## Action item
What number of lines in the entries below include the string "station"? Respond with that number alone.

## Supplied records
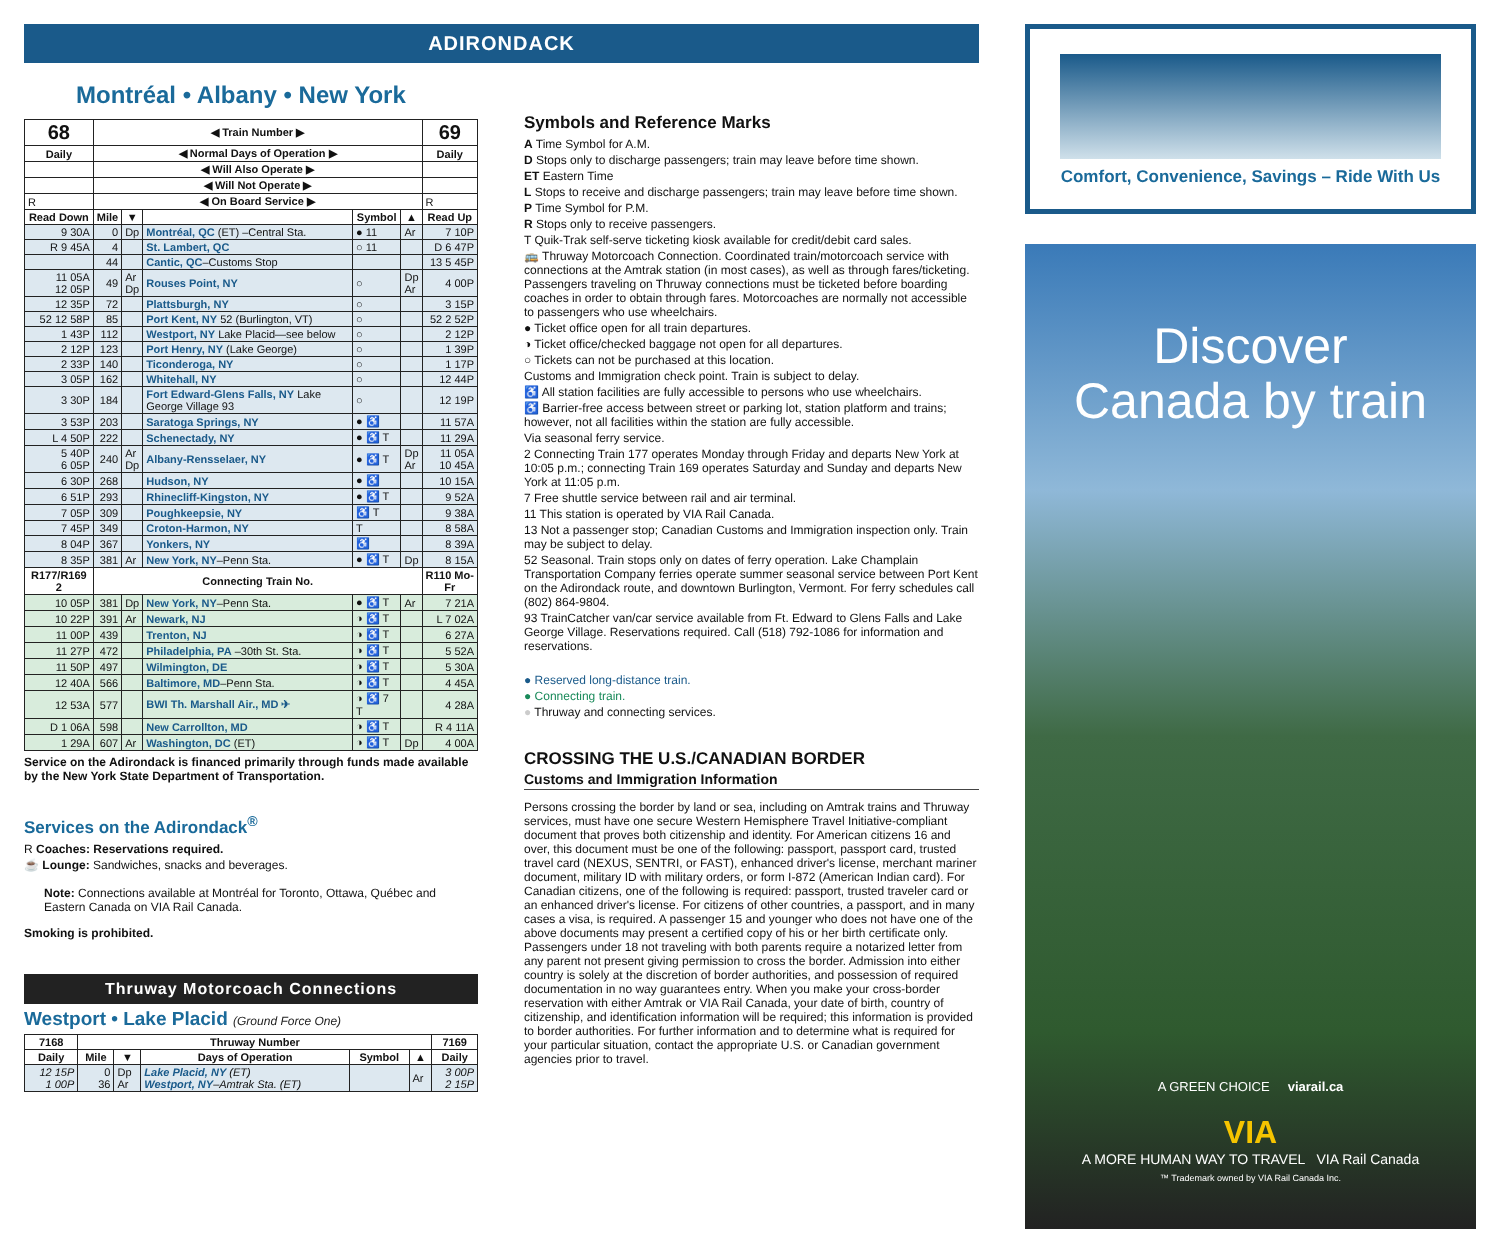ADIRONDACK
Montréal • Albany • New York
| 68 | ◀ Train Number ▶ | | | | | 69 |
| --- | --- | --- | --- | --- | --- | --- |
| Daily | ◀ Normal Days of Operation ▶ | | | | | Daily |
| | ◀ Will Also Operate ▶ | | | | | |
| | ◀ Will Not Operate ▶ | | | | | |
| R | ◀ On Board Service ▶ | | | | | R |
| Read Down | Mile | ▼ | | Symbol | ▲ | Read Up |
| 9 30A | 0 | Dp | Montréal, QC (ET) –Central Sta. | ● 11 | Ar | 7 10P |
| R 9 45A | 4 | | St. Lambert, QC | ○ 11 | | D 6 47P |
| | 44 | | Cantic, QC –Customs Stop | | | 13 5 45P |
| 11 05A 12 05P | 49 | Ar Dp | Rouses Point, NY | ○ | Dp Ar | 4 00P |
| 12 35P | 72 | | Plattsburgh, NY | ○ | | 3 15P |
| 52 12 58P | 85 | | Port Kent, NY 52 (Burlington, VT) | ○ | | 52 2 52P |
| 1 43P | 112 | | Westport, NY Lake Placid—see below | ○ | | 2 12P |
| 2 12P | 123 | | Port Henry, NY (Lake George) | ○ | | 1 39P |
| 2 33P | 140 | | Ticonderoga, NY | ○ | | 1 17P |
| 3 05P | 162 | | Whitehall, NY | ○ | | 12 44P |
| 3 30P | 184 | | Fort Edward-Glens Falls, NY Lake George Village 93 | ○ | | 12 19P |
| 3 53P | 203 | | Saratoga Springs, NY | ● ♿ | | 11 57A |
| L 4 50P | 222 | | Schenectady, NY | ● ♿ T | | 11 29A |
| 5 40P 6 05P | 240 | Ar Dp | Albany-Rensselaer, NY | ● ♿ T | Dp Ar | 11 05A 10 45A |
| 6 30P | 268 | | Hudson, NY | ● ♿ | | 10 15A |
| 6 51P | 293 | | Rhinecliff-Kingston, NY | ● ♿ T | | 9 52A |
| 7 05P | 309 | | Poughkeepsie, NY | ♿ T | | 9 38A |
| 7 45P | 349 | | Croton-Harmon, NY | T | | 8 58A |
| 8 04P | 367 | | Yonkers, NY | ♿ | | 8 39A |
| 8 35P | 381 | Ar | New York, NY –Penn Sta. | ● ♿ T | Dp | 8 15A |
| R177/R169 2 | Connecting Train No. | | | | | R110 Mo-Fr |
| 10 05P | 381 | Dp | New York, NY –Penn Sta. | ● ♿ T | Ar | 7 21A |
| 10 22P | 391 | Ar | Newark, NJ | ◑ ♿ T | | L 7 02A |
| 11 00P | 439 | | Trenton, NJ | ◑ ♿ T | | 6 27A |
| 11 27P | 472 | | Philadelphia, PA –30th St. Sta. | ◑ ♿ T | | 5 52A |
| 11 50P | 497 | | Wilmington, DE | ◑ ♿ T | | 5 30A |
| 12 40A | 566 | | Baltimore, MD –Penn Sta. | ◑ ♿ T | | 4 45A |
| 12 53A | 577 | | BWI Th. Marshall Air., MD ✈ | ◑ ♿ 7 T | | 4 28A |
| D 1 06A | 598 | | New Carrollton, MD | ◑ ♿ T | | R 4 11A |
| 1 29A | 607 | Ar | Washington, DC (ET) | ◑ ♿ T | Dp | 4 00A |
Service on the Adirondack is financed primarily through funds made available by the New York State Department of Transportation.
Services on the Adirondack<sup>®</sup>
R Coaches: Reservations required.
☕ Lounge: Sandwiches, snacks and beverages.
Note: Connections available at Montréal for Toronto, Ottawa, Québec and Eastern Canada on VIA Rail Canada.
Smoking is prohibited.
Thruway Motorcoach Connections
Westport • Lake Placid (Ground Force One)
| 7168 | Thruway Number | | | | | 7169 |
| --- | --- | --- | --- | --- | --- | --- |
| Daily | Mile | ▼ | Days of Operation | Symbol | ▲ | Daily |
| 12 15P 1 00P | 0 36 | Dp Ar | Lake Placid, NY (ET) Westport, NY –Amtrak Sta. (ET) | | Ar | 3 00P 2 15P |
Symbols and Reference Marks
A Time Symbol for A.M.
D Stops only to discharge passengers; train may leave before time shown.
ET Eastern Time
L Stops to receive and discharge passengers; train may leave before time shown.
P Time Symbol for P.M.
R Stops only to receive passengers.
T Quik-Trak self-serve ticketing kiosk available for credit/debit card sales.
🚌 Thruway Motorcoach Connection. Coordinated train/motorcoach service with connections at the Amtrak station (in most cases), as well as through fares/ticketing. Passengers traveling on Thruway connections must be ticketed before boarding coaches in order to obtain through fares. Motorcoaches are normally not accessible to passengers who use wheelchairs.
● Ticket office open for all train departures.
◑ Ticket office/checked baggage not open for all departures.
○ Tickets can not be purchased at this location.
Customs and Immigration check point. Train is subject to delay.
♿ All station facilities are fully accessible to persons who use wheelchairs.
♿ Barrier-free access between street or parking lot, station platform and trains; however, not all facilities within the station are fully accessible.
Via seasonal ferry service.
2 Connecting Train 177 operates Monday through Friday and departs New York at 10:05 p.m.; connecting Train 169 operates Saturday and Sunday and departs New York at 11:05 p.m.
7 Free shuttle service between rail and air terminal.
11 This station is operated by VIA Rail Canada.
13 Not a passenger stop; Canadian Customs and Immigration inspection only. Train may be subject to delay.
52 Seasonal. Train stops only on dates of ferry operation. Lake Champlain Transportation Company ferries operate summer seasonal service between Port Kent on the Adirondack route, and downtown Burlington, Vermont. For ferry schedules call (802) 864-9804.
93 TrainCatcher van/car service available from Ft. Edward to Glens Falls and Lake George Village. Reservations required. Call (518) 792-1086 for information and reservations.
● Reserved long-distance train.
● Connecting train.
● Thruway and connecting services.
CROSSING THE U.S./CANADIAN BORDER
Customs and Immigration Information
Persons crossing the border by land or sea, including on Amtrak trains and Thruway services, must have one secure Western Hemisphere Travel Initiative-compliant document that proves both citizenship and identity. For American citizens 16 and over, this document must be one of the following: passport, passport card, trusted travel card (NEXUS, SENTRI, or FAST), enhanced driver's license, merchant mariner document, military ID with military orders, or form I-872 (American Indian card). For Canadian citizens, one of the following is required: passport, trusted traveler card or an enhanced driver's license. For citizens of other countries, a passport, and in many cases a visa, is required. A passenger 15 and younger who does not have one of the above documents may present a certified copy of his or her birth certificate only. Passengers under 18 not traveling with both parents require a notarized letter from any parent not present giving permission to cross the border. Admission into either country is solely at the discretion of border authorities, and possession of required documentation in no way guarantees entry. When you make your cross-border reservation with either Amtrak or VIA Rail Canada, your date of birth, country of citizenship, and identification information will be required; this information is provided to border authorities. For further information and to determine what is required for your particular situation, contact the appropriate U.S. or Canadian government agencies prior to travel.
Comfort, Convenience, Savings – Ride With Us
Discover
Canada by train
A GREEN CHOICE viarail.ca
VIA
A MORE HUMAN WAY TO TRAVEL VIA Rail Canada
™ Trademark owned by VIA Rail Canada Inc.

## Result of this task
4